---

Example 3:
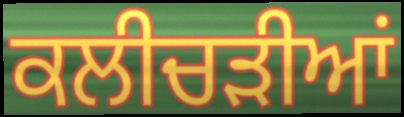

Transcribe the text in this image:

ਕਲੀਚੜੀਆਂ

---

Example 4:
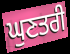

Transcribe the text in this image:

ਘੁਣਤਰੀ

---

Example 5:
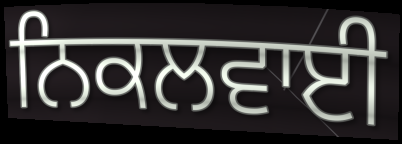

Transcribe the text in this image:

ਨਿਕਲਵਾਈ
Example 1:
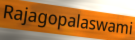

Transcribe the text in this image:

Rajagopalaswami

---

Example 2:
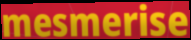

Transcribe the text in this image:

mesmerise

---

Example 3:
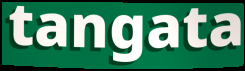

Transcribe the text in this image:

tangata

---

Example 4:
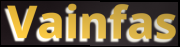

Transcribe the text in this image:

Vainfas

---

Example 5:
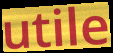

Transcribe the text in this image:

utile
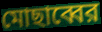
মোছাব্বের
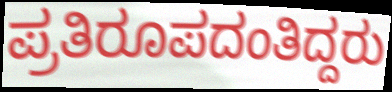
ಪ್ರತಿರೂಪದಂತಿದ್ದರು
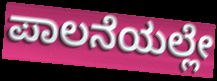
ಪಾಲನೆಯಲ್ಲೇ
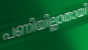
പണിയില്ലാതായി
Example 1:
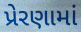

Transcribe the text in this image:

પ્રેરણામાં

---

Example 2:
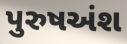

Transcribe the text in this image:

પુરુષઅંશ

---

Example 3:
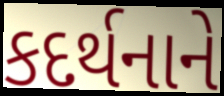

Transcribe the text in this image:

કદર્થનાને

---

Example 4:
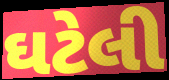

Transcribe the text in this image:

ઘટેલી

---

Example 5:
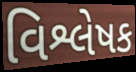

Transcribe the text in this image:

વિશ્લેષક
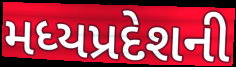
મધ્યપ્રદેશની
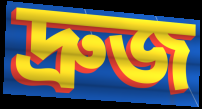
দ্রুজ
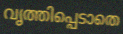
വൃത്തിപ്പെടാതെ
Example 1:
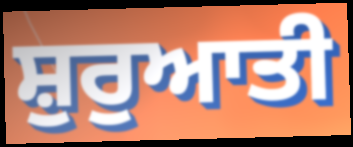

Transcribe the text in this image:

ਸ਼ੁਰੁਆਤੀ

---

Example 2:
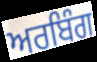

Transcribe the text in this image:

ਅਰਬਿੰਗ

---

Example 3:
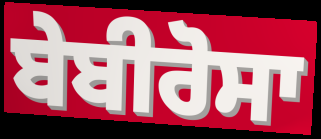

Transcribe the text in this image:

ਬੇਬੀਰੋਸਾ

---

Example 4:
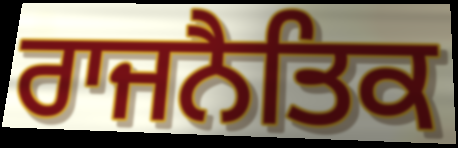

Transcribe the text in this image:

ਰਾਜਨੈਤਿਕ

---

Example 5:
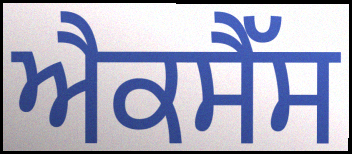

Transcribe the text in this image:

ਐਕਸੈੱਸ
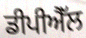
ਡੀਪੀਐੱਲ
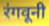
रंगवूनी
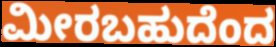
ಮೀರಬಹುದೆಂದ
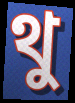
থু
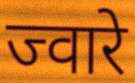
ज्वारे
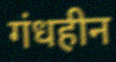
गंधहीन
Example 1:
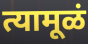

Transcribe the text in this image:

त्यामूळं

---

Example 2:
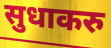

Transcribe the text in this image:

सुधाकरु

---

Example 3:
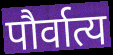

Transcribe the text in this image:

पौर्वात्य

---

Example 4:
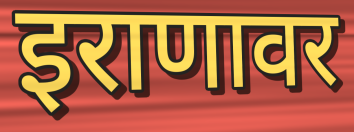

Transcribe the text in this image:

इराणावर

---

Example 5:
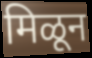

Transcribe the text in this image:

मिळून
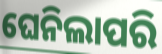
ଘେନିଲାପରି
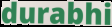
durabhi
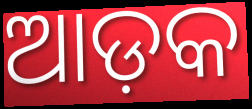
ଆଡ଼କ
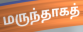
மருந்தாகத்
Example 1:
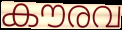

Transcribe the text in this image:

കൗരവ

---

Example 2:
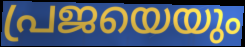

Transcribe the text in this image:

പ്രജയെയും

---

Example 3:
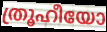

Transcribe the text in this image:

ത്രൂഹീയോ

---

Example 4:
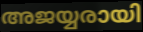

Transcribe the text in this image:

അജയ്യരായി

• ASSIGNED TASK: Output each record verbatim and leave out its pictures.

• ANSWER SPACE:
---

Example 3:

Transcribe the text in this image:

ਕਲੀਚੜੀਆਂ

---

Example 4:

Transcribe the text in this image:

ਘੁਣਤਰੀ

---

Example 5:

Transcribe the text in this image:

ਨਿਕਲਵਾਈ
Example 1:

Transcribe the text in this image:

Rajagopalaswami

---

Example 2:

Transcribe the text in this image:

mesmerise

---

Example 3:

Transcribe the text in this image:

tangata

---

Example 4:

Transcribe the text in this image:

Vainfas

---

Example 5:

Transcribe the text in this image:

utile
মোছাব্বের
ಪ್ರತಿರೂಪದಂತಿದ್ದರು
ಪಾಲನೆಯಲ್ಲೇ
പണിയില്ലാതായി
Example 1:

Transcribe the text in this image:

પ્રેરણામાં

---

Example 2:

Transcribe the text in this image:

પુરુષઅંશ

---

Example 3:

Transcribe the text in this image:

કદર્થનાને

---

Example 4:

Transcribe the text in this image:

ઘટેલી

---

Example 5:

Transcribe the text in this image:

વિશ્લેષક
મધ્યપ્રદેશની
দ্রুজ
വൃത്തിപ്പെടാതെ
Example 1:

Transcribe the text in this image:

ਸ਼ੁਰੁਆਤੀ

---

Example 2:

Transcribe the text in this image:

ਅਰਬਿੰਗ

---

Example 3:

Transcribe the text in this image:

ਬੇਬੀਰੋਸਾ

---

Example 4:

Transcribe the text in this image:

ਰਾਜਨੈਤਿਕ

---

Example 5:

Transcribe the text in this image:

ਐਕਸੈੱਸ
ਡੀਪੀਐੱਲ
रंगवूनी
ಮೀರಬಹುದೆಂದ
থু
ज्वारे
गंधहीन
Example 1:

Transcribe the text in this image:

त्यामूळं

---

Example 2:

Transcribe the text in this image:

सुधाकरु

---

Example 3:

Transcribe the text in this image:

पौर्वात्य

---

Example 4:

Transcribe the text in this image:

इराणावर

---

Example 5:

Transcribe the text in this image:

मिळून
ଘେନିଲାପରି
durabhi
ଆଡ଼କ
மருந்தாகத்
Example 1:

Transcribe the text in this image:

കൗരവ

---

Example 2:

Transcribe the text in this image:

പ്രജയെയും

---

Example 3:

Transcribe the text in this image:

ത്രൂഹീയോ

---

Example 4:

Transcribe the text in this image:

അജയ്യരായി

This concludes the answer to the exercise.